How to Trap ADSI Errors

VBScript only offers one way to trap errors: inline error handling. An inline error handler begins with the On Error Resume Next statement. Since On Error Resume Next will prevent any errors from stopping execution of the script until the end of the scope from which On Error Resume Next is called, you must check the value of Err at every point after the On Error Resume Next statement where you expect an error might occur. The following example demonstrates inline error handling in an ADSI script:

On Error Resume Next

Set myComputer = GetObject(computerPath)
If Err Then AdsiErr()

' Create the new user account
Set newUser = myComputer.Create("user", username)
If Err Then AdsiErr()

Sub AdsiErr()
    Dim s
    Dim e
    If Err.Number = &H8000500E Then
        WScript.Echo "The user " & username & " already exists."
    Elseif Err.Number = &H80005000 Then
        WScript.Echo "Computer " & computerPath & " not found.  Check the ADsPath and try again."
        e = Hex(Err.Number)
        WScript.Echo "Unexpected Error " & e & "(" & Err.Number & ")"
    End If

End Sub

After each location where the script is likely to encounter an error, there is an If Err statement. The Err object contains the error code of the last error that occurred during execution of the script; if no error has occurred, Err will always be zero (0).

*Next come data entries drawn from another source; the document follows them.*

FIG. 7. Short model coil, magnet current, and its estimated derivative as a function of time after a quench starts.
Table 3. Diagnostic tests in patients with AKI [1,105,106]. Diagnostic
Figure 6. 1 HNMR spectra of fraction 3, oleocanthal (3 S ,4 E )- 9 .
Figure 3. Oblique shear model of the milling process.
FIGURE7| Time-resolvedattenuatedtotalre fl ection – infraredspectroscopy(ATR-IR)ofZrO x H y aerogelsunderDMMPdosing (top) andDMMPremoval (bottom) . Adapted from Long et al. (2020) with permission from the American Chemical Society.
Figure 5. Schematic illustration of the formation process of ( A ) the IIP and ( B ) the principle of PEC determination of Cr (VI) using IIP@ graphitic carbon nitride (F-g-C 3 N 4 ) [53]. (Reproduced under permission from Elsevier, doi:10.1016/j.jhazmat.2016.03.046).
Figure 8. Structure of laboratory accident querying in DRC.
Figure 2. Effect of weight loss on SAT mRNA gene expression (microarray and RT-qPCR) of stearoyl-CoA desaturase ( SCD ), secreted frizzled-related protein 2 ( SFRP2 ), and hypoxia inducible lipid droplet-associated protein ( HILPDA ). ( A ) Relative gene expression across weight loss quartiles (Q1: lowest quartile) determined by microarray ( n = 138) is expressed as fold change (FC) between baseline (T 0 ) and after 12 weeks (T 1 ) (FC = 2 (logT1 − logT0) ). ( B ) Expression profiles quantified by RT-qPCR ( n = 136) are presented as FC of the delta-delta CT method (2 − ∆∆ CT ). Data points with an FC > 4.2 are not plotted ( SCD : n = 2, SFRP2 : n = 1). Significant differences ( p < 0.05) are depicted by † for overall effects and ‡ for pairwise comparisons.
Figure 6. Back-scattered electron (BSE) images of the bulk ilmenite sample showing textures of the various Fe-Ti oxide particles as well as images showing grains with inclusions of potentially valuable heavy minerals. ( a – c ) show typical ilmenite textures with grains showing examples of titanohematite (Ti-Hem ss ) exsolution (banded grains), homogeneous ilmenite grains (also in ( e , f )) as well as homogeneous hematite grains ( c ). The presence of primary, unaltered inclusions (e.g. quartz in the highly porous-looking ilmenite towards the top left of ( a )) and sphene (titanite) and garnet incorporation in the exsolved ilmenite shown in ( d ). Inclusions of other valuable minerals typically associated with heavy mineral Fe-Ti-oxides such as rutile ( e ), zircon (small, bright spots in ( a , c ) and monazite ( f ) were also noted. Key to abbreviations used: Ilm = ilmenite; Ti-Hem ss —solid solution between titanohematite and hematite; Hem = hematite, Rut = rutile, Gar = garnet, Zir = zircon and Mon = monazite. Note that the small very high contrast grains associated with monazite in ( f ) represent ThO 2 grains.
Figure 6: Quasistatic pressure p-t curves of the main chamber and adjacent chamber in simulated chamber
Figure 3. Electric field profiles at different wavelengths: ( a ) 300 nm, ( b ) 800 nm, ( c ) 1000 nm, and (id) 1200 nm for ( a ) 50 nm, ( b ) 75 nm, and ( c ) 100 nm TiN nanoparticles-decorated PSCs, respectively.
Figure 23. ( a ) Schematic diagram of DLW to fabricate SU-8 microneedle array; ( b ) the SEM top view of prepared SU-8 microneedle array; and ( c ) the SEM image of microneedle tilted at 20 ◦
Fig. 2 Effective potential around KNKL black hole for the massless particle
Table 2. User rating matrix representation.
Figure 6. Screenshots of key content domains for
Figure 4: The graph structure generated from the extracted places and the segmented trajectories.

In the previous example, an error will cause execution to jump to the AdsiErr subroutine, which checks the value of Err.Number for expected errors. Instead of dying with a cryptic error message, the script will give a somewhat better explanation for why it stopped running.

Remember that within the scope in which On Error Resume Next is called, any error that occurs after the On Error Resume Next call will be ignored. This can actually make a script harder to debug if you forget to check the value of Err in appropriate locations. Wherever you expect an error to be likely, be sure to check the value of Err.

(When you are initially debugging the script you may want to simply let the script halt its execution and display the offending line number on an error, then add the error handlers after the basic program flow is correct.)